Até àquele momento ninguém me tinha feito mal nenhum. Antes pelo contrário, a visita ao Museu Berardo na companhia do rapaz (as mães andavam perdidas nas restantes salas) tinha sido muito proveitosa. Foram várias dezenas de minutos repletos de boas sensações, principalmente quando contemplei o quadro de Mondrian: Tableau. Apesar do quadro conter algumas infrações aos princípios teóricos do artista (a banda preta em cima, à esquerda, não fecha completamente a superfície amarela), o que é certo, é que as linhas pretas em esquadria e as cores primárias: vermelho, amarelo e azul, deixaram-me relaxado e tranquilo.

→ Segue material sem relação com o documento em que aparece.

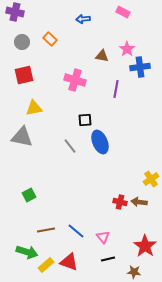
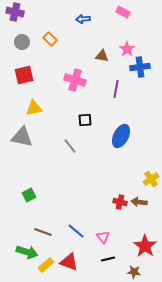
blue ellipse: moved 21 px right, 6 px up; rotated 50 degrees clockwise
brown line: moved 3 px left, 2 px down; rotated 30 degrees clockwise
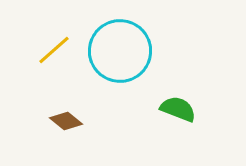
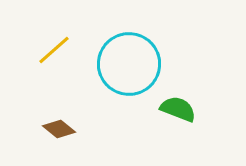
cyan circle: moved 9 px right, 13 px down
brown diamond: moved 7 px left, 8 px down
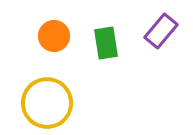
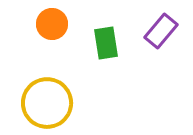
orange circle: moved 2 px left, 12 px up
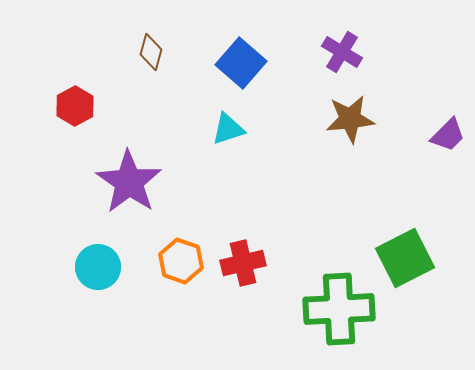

Estava tudo a encaixar na perfeição (a viagem, o estado do tempo ameno, a exposição e a companhia) até chegar à esquina do CCB.

 

O que sei é que não dei importância nenhuma à infração de Mondrian em não ter fechado completamente a superfície amarela, mas fiquei irritado com a falta de esquadria dos edifícios.

 

A diferença das reações talvez resida na diferença da dimensão das infrações: uma pequena e justificável pelo esquecimento ou rebeldia do artista (será?), enquanto a outra é tão grande que até se vê do céu (Google Earth) e constitui uma manifestação de incompetência dos técnicos na implantação da obra (erro grosseiro na abertura dos caboucos), pois se foi intencional então a situação ainda é mais grave (há dolo na ofensa ao património mundial da Unesco).

 

Valha-nos Mondrian!

 

Belém (Lisboa), Junho de 2012.

 

Post Scriptum: Ainda sobre esta zona de Belém (a mais bonita de lisboa), será que ninguém pensou em demolir o quarteirão que se situa entre a rua Belém e a rua Vieira Portuense, unindo completamente os jardins da Praça do Império e Afonso de Albuquerque?

 

Esta é outra das situações arquitetónicas que me perturbam quando estou naquele lugar, mas tolerável, admito.

 

Vila Nova de Gaia, 20 de junho de 2013.